The picture fades from normal to dark (not blank, but a noticeable color difference)every 10-15 seconds and starts to get brighter again slowly
then suddenly dark. 
Quite annoying and have no idea whats wrong or what to do. Last thing i want to do is send me it back, the hassle of it.

Appreciate any help with this.:wink:


----------



## rb0746 (Feb 18, 2010)

Magzire said:


> Hey folks, need a a bit help with this one. Currently bought a *Philips 7400
> Series LCD TV47" Full HD 1080p*.
> 
> 
> ...


Sounds like a backlight issue you may have a backlight on its last leg although I am surprised it hasn't kicked in a safety yet (black screen) how long has this been going on ?. Have you moved or bumped the monitor recently ?. Have you had it apart yet how do the caps look ? (any domed tops). Some pics would really help us help you


----------



## Done_Fishin (Oct 10, 2006)

Does this happen regardless of source? 

have you tried removing all but one source to see if it stops fluctuating ?


----------



## Magzire (Feb 17, 2010)

Thank for your reply's. I did also forget to mention it made a strange buzzing noise for most of the time.

As i was just about to do what done_fishing suggested i turned on the TV and unbelievable for the first time the picture was perfect and without that noise.:4-dontkno

Quite strange


----------



## Done_Fishin (Oct 10, 2006)

Check your cabling .. something may not be quite right. It may also be a bad joint on a pcb somewhere inside the set.
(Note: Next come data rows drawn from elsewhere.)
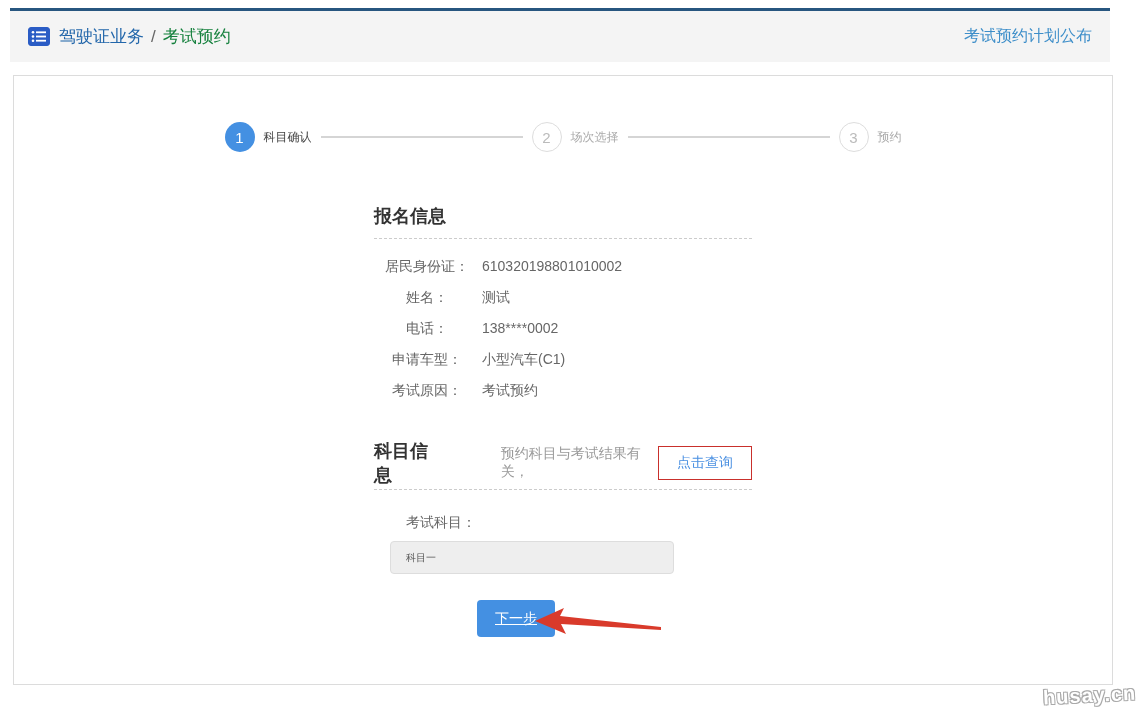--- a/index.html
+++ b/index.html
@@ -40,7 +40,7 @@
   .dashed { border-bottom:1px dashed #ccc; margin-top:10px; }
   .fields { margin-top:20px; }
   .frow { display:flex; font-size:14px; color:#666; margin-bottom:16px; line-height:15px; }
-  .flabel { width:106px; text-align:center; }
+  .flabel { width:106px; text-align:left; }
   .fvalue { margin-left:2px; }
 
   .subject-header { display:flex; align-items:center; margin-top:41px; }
They can be intermittent and extremely annoying , not to mention damn difficult to trace.


----------



## rb0746 (Feb 18, 2010)

I know by experience that if the inverter(high voltage) or backlight (high voltage) connections are not 100 percent the buzzing will be heard. Take a paper towel roll put it to your ear direct the open end over the inverter transformers (when the buzzing is being heard) this will help to identify 
1 bad solder joint 
2 the bad wired connection.

CAUTION be extremely careful around these HIGH Voltage components they can Kill You !!


Cheers
Ron
When I told my doctor I broke my leg in two places while carrying a big Monitor, he told me to stop going to those places.


----------